Ceyport Tekirdağ Uluslararası Liman İşletmeciliği A.Ş tarafından yapılması planlanan “Liman Kapasite Artışı” projesi ile ilgili Çevre, Şehircilik ve İklim Değişikliği Bakanlığı tarafından 10 Eylül 2021 tarihinde verilen ÇED olumlu kararının iptaline ilişkin TMMOB tarafından dava açılmıştı.
Dava sonucu İdare Mahkemesi 12 Ekim 2022'de “Yürütmenin durdurulması” kararı vererek ÇED kararını iptal etti.
Bölge için riskli olduğu belirtilen limanın kapasite artışına ilişkin çalışmaları, ne yargının yürütmeyi durdurma kararı ne de Çevre, Şehircilik ve İklim değişikliği Müdürlüğünün mühürleme işlemleri durduramadı. Aleni şekilde suç işlenerek, çalışmalar devam etti. Bu süreçte de şehri yönetenler derin bir sessizliğe büründü.
Gelen tepkiler üzerine dönemin Tekirdağ Valisi Aziz Yıldırım suç duyurusunda bulunulduğunu belirtti. Yasa dışı şekilde yapılan doldurma işleminin temizlenmesine ilişkin hiçbir şey yapılmadı.

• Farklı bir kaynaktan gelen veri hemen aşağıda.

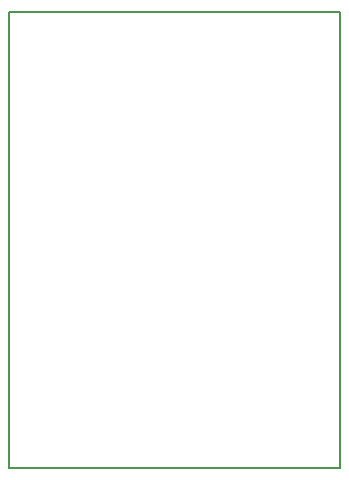
<source format=gbr>
%TF.GenerationSoftware,KiCad,Pcbnew,7.0.9*%
%TF.CreationDate,2024-08-20T21:59:07+03:00*%
%TF.ProjectId,LED-HeadBand,4c45442d-4865-4616-9442-616e642e6b69,rev?*%
%TF.SameCoordinates,Original*%
%TF.FileFunction,Profile,NP*%
%FSLAX46Y46*%
G04 Gerber Fmt 4.6, Leading zero omitted, Abs format (unit mm)*
G04 Created by KiCad (PCBNEW 7.0.9) date 2024-08-20 21:59:07*
%MOMM*%
%LPD*%
G01*
G04 APERTURE LIST*
%TA.AperFunction,Profile*%
%ADD10C,0.150000*%
%TD*%
G04 APERTURE END LIST*
D10*
X124000000Y-25400000D02*
X152000000Y-25400000D01*
X152000000Y-64000000D01*
X124000000Y-64000000D01*
X124000000Y-25400000D01*
M02*

</source>
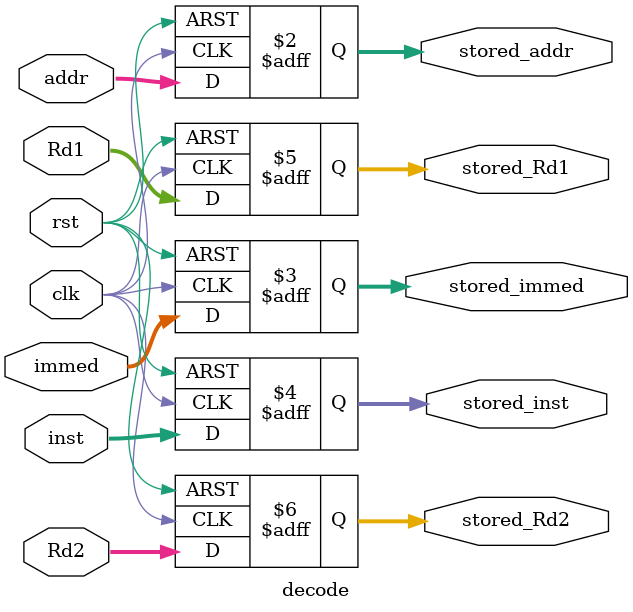
<source format=v>

module decode #(
    parameter DWIDTH = 32                   //! Largura dos dados armazenados
  )(
    input wire clk,                         //! Sinal de clock
    input wire rst,                         //! Sinal de reset
    input wire [DWIDTH-1:0] addr,           //! Endereço de leitura da Memória de Programa
    input wire [DWIDTH-1:0] immed,          //! Imediato
    input wire [DWIDTH-1:0] inst,           //! Instrução de entrada
    input wire [DWIDTH-1:0] Rd1,            //! Registrador d1
    input wire [DWIDTH-1:0] Rd2,            //! Registrador d2

    output reg [DWIDTH-1:0] stored_addr,    //! Endereço de leitura da Memória de Programa fornecido ao próximo estágio
    output reg [DWIDTH-1:0] stored_immed,   //! Imediato fornecido ao próximo estágio
    output reg [DWIDTH-1:0] stored_inst,    //! Instrução fornecida ao próximo estágio
    output reg [DWIDTH-1:0] stored_Rd1,     //! Registrador d1 fornecida ao próximo estágio
    output reg [DWIDTH-1:0] stored_Rd2,     //! Registrador d2 fornecida ao próximo estágio

  );

  //! Lógica para armazenar dados, instruções e flags de status
    always @(posedge clk or posedge rst)
    begin : Decode
        if (rst) begin
            stored_addr   <= 0;
            stored_immed  <= 0;
            stored_inst   <= 0;
            stored_Rd1    <= 0;
            stored_Rd2    <= 0;
        end
        else begin
            stored_addr  <= addr;
            stored_immed <= immed;
            stored_inst  <= inst;
            stored_Rd1   <= Rd1;
            stored_Rd2   <= Rd2;
        end
    end
endmodule
</source>
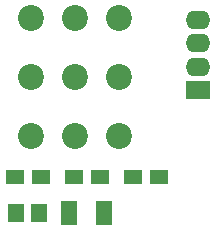
<source format=gts>
G04 #@! TF.FileFunction,Soldermask,Top*
%FSLAX46Y46*%
G04 Gerber Fmt 4.6, Leading zero omitted, Abs format (unit mm)*
G04 Created by KiCad (PCBNEW 4.0.4-1.fc24-product) date Tue Jun  5 14:18:38 2018*
%MOMM*%
%LPD*%
G01*
G04 APERTURE LIST*
%ADD10C,0.100000*%
%ADD11R,2.100000X1.600000*%
%ADD12O,2.100000X1.600000*%
%ADD13R,1.600000X1.300000*%
%ADD14C,2.200000*%
%ADD15R,1.400000X1.650000*%
%ADD16R,1.400000X2.000000*%
G04 APERTURE END LIST*
D10*
D11*
X146400000Y-90650000D03*
D12*
X146400000Y-88650000D03*
X146400000Y-86650000D03*
X146400000Y-84650000D03*
D13*
X140900000Y-98000000D03*
X143100000Y-98000000D03*
X135900000Y-98000000D03*
X138100000Y-98000000D03*
X133100000Y-98000000D03*
X130900000Y-98000000D03*
D14*
X139750000Y-84500000D03*
X136000000Y-84500000D03*
X132250000Y-84500000D03*
X139750000Y-89500000D03*
X136000000Y-89500000D03*
X132250000Y-89500000D03*
X132250000Y-94500000D03*
X136000000Y-94500000D03*
X139750000Y-94500000D03*
D15*
X131000000Y-101000000D03*
X133000000Y-101000000D03*
D16*
X138500000Y-101000000D03*
X135500000Y-101000000D03*
M02*

</source>
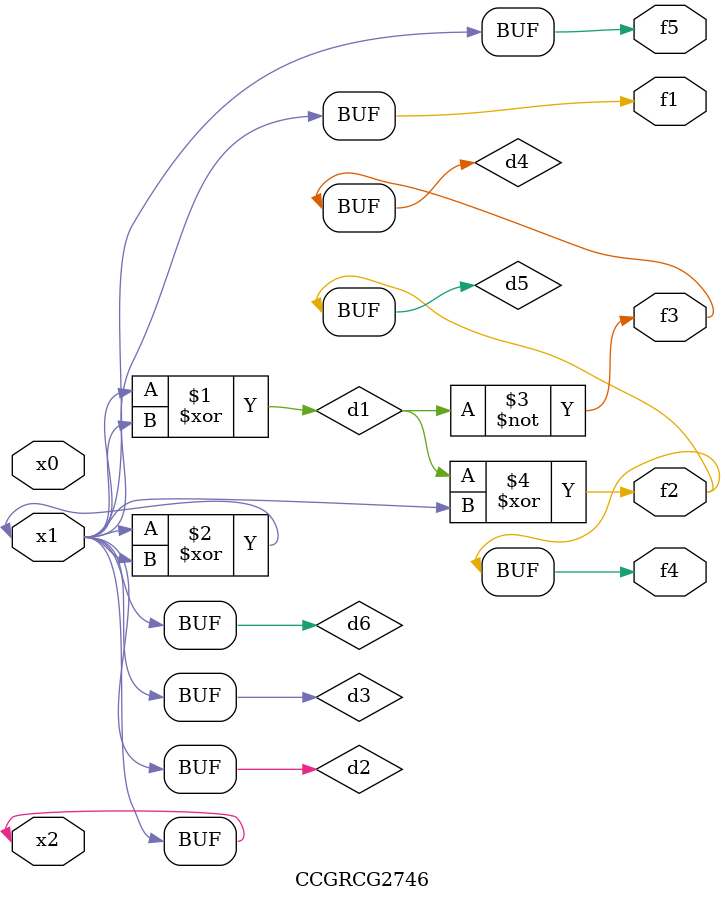
<source format=v>
module CCGRCG2746(
	input x0, x1, x2,
	output f1, f2, f3, f4, f5
);

	wire d1, d2, d3, d4, d5, d6;

	xor (d1, x1, x2);
	buf (d2, x1, x2);
	xor (d3, x1, x2);
	nor (d4, d1);
	xor (d5, d1, d2);
	buf (d6, d2, d3);
	assign f1 = d6;
	assign f2 = d5;
	assign f3 = d4;
	assign f4 = d5;
	assign f5 = d6;
endmodule

</source>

Şimdi ise Tekirdağ İdare Mahkemesi'nin ÇED olumlu kararını iptal ederek, yürütmeyi durdurma kararı vermesine rağmen Çevre, Şehircilik ve İklim Değişikliği Bakanlığı tarafından tekrar ÇED olumlu kararı verildi.
Sivil toplum kuruluşları, meslek odaları ve vatandaşlar, Adliye Sarayı önünde basın açıklaması yaparak, duruma tepki gösterdi. Bölge halkı, karara tepki gösterirken,  uzmanlar ise Beyrut Limanı’ndaki patlamayı hatırlatarak, projenin bölge için büyük risk oluşturacağına dikkat çekti.
Şehri yönetenler ise yine yoktu. Şehri korumakla sorumlu olanların kafasını kuma gömmesine rağmen direnen ve şehri sahipsiz bırakmamaya çalışanlar, karınca kararınca bir şeyler yapmaya çalışıyor. Adliye binasının önünde hukuksuzca, yargı kararları, halk yok sayılarak Tekirdağ'ın kalbine hançer saplanıyor. Şehre hizmet etmek için var olduklarını söyleyen yöneticiler, temsilciler ise sessizce koltuklarında bekliyor. O koltuklar elbette bir gün gidecek. Fakat bu şehrin, halkın vebali hep üzerlerinde kalacak.
Şehri sahipsiz bırakmamak için mücadele edenler, tüm gücüyle herkese her şeye karşı direnmeye devam edecek.